▶ **Text excerpt**
Examination of Witnesses (Questions 160-168)|
WEDNESDAY 3 JULY 2002
160. No, we are talking about regional assemblies,
when the decision-making moves elsewhere; at the moment, the decision-making
is still in the middle?
(Mr Burton) But the decisions that DEFRA are trying
to influence, they are not just within Government at the moment,
DEFRA is there trying to change the decisions of thousands of
farmers; you could say, well, you cannot directly control those,
but, clearly, what it does is it sets the policy framework, provides
funding arrangements, provides leadership, within which a whole
myriad of people, whether they are regional assemblies, farmers,
the National Trust, other organisations, are making decisions.
So I do not see that the regional assemblies, essentially, are
different from the vast number of organisations and individuals
that DEFRA is trying to shape.
Mrs Shephard: Thank you. Clearly you do not
see that; so, thank you very much.
161. I just wanted to ask, really, for my own
information, in case I have missed it, because the word "rural"

▶ **Exercises to complete**
1 - In the committee hearing transcript, whose decisions does Mr Burton say DEFRA is trying to change?
2 - Please carry on the committee hearing transcript from the point where it ends.
The items that come next can be left aside.

▶ **Supplied information**

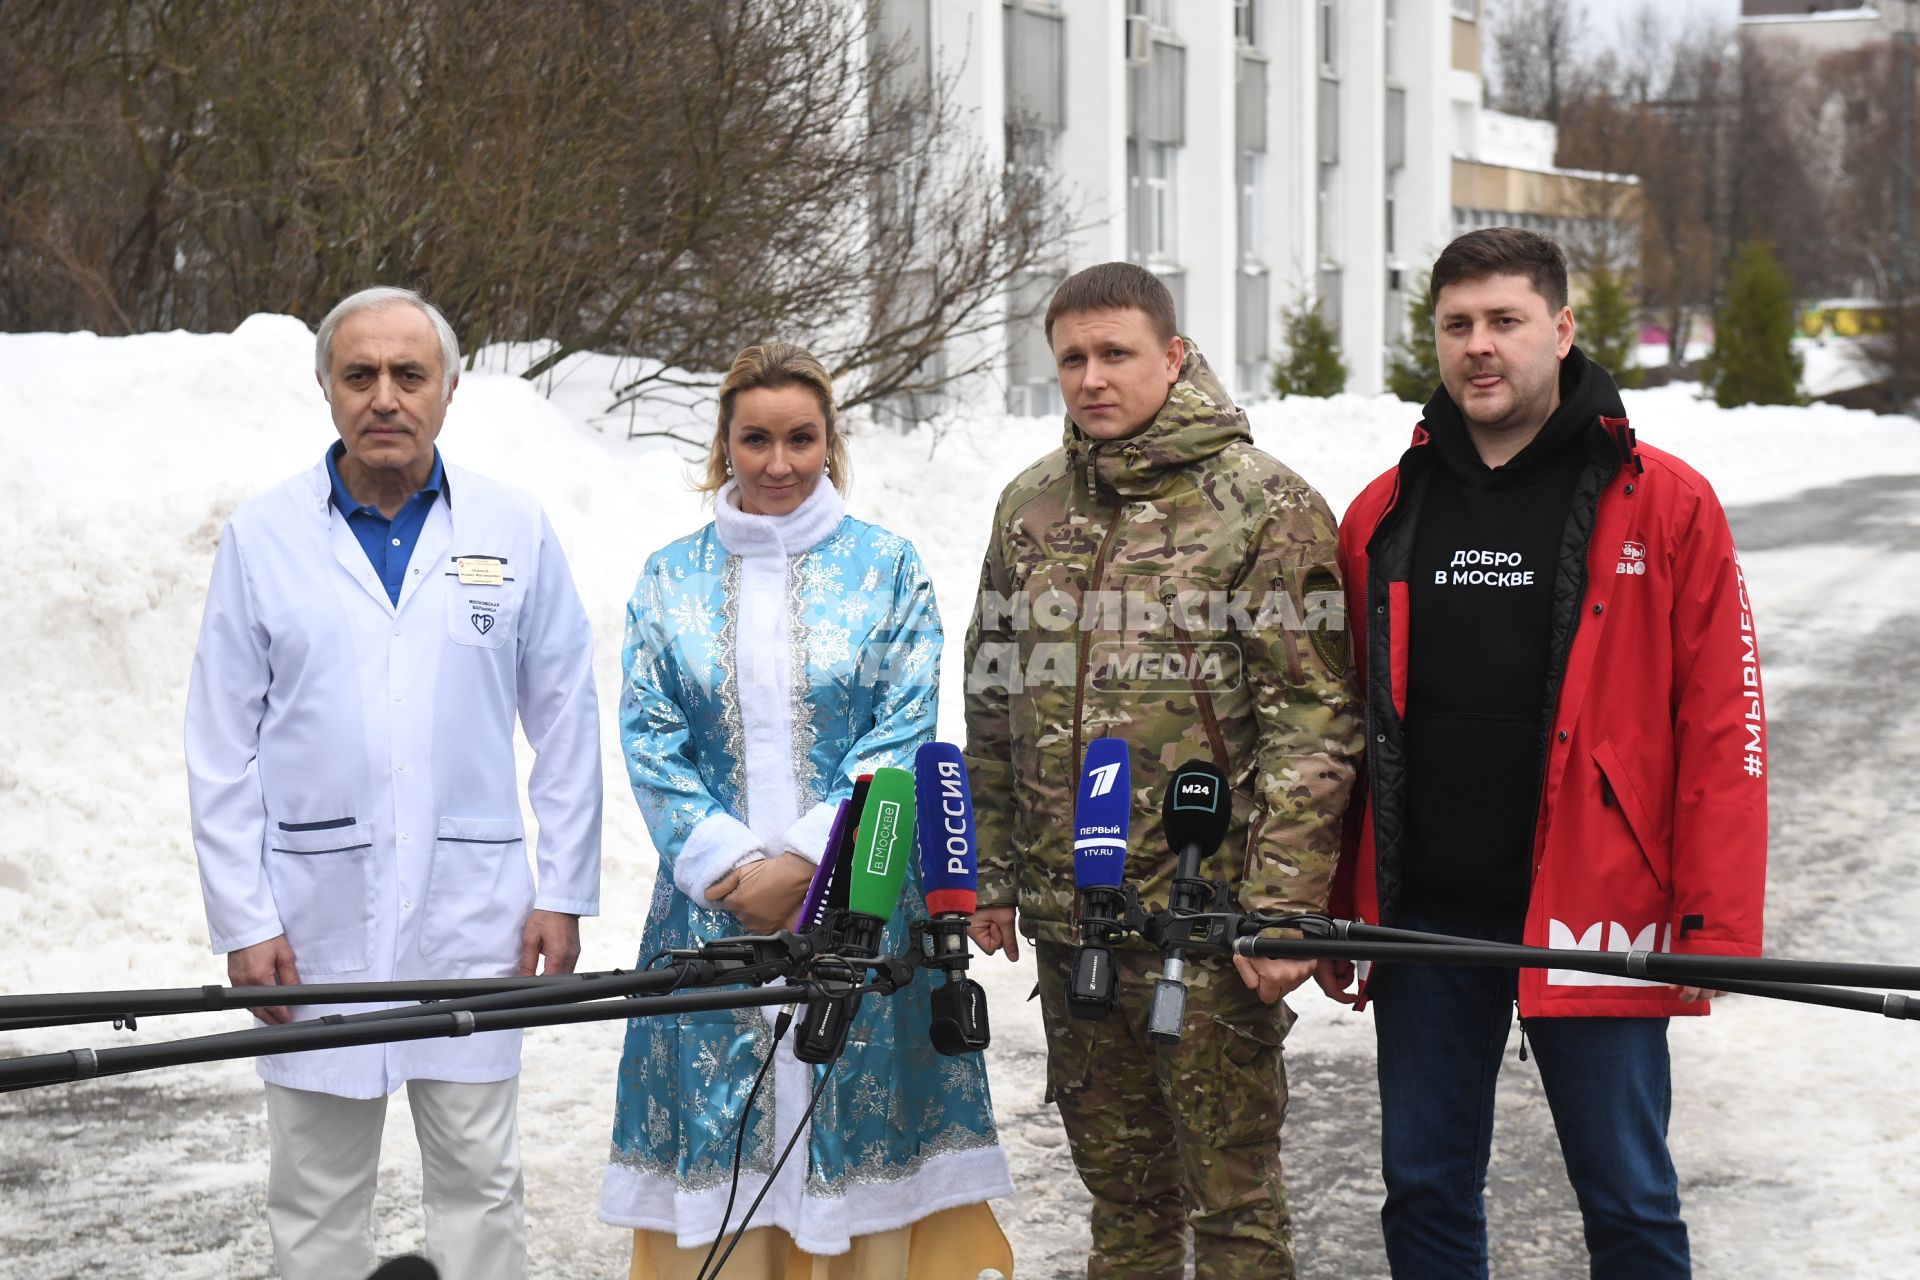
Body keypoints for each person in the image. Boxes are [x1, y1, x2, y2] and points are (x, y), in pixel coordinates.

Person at [1318, 227, 1768, 1280]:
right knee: (1424, 1188)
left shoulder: (1665, 500)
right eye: (1458, 325)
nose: (1482, 346)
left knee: (1628, 1195)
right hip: (1427, 912)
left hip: (1596, 905)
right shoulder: (1384, 513)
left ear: (1561, 330)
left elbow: (1724, 724)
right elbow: (1344, 726)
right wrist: (1343, 901)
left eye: (1506, 321)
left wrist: (1718, 918)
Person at [185, 285, 603, 1280]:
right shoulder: (263, 536)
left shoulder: (514, 526)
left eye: (408, 374)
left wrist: (562, 889)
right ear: (326, 387)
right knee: (317, 1197)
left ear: (450, 389)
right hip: (311, 921)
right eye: (359, 373)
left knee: (479, 1184)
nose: (385, 397)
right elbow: (218, 743)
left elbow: (566, 716)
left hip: (476, 914)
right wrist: (243, 917)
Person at [963, 262, 1362, 1277]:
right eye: (1072, 358)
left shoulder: (1262, 504)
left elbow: (1313, 718)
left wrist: (1282, 906)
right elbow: (993, 700)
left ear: (1174, 355)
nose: (1094, 378)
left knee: (1231, 1199)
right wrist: (995, 873)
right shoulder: (1030, 509)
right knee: (1122, 1197)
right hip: (1073, 918)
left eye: (1117, 353)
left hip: (1207, 920)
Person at [600, 342, 1014, 1280]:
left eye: (800, 439)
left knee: (854, 1137)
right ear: (725, 444)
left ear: (830, 443)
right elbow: (650, 734)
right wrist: (728, 868)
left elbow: (904, 724)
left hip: (864, 903)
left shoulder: (887, 569)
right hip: (713, 915)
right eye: (756, 439)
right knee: (733, 1145)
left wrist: (810, 864)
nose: (778, 463)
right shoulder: (670, 579)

▶ **Answers per task**
1 - The decisions of thousands of farmers.

2 -
obviously keeps cropping up. I received an answer to a Parliamentary
Question some time ago, indicating that the work was beginning
on trying to establish a common definition across Government as
to what they mean by the word "rural". Have you any
idea what has happened to that exercise?
(Mr Burton) As I understand it, it is not felt to
be a particularly useful exercise; the Countryside Agency is working
on seeking to help respond to a very specific question. But I
think we would question the value of finding a simple distinction
between urban and rural, not least because rural is itself, the
diversity of what you mean by rural is enormously complicated.
And, certainly, in the process of drawing up the Rural White Paper,
it was very clear that that would not be a helpful, one size fits
all definition to which you could apply policies. The countryside
of mid Berkshire is very different from the countryside of north
Mr Jack: And I would not disagree with that.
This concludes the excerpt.